Dear Church Family,
I want to share a portion of scripture with you;
Yet even now," declares the Lord, "return to me with all your heart, with fasting, with weeping, and with mourning; 13 and rend your hearts and not your garments." Return to the Lord, your God, for he is gracious and merciful, slow to anger, and abounding in steadfast love; and he relents over disaster. 14 Who knows whether he will not turn and relent, and leave a blessing behind him, a grain offering and a drink offering for the Lord your God? 15 Blow the trumpet in Zion; consecrate a fast; call a solemn assembly; 16 gather the people. Consecrate the congregation; assemble the elders; gather the children, even nursing infants. Let the bridegroom leave his room, and the bride her chamber. 17 Between the vestibule and the altar let the priests, the ministers of the Lord, weep and say, "Spare your people, O Lord, and make not your heritage a reproach, a byword among the nations. Why should they say among the peoples, 'Where is their God?'" -ESV
Considering the spiritual and cultural crossroads that we find ourselves at as a nation, state, and community, we feel the urging of God’s Spirit to call for a time of consecration and prayer.
Traditionally, the Catholic Church and some Protestant Denominations take the 46 days (40, not including Sundays) prior to Easter as a time of self-denial, moderation, reflection, and prayer. The beginning of the time called “Lent” is known as “Ash Wednesday.” During Ash Wednesday services worshippers would have ashes applied to their foreheads in the shape of a cross. The ashes were from the burning of the Palm Fronds that were used in the previous year’s Palm Sunday services in celebration of Jesus’s triumphant entry into Jerusalem. The ashes were an outward sign of one’s observance of Lent.
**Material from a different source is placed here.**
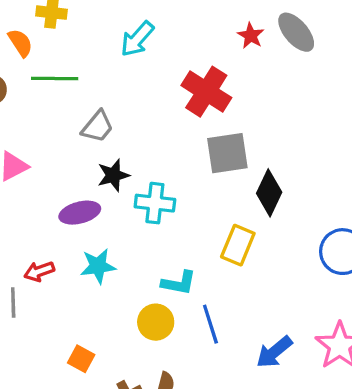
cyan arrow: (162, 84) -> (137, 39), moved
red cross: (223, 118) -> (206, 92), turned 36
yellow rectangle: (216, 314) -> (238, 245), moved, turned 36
Ironically, just prior to Lent, there developed a season of celebration and merriment culminating in “Mardi Gras,” which is French for “Fat Tuesday.” This became a time of excess, feasting, and partying prior to a time of moderation and consecration. Sadly, the celebrations often devolved into debauchery, gluttony, and bingeing in sin prior to a time of turning to God. Doesn’t that sound odd? I struggle to believe God would advise me to cast off self-control to overindulge in gluttony and drunkenness in order to enter a period of consecration.
Nowhere in scripture are these practices instituted for the church, although times of prayer and consecration are certainly to be a central part of the church.
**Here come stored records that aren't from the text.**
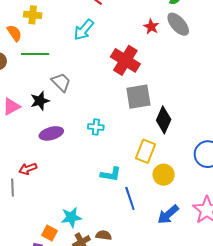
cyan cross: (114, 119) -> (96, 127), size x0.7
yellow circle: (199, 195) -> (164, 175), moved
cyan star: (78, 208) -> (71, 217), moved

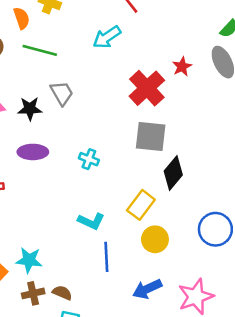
red star: (151, 27) -> (182, 67), moved

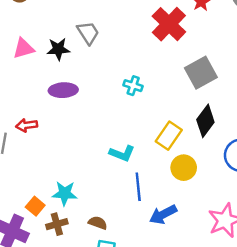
gray square: (151, 137) -> (201, 73), moved, turned -32
cyan cross: (89, 159) -> (133, 86), moved
black diamond: (173, 173) -> (205, 121), moved
blue arrow: (147, 289) -> (163, 214), moved
brown cross: (33, 293) -> (57, 224), moved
I say this to encourage us all in our preparation for our announced time of prayer and consecration. We are not taking this time as a religious ceremonial practice. This should not be approached as a “time out” from our normal life, to seek God and then to go back to how we were, but rather an intentional time of humility, repentance, and prayer to usher in change, healing, growth, and a better, new normal.
We need God. Our Nation needs God. Our families need God. Our culture needs God. He is our hope. With this in mind, let us consider how we should fervently seek Him.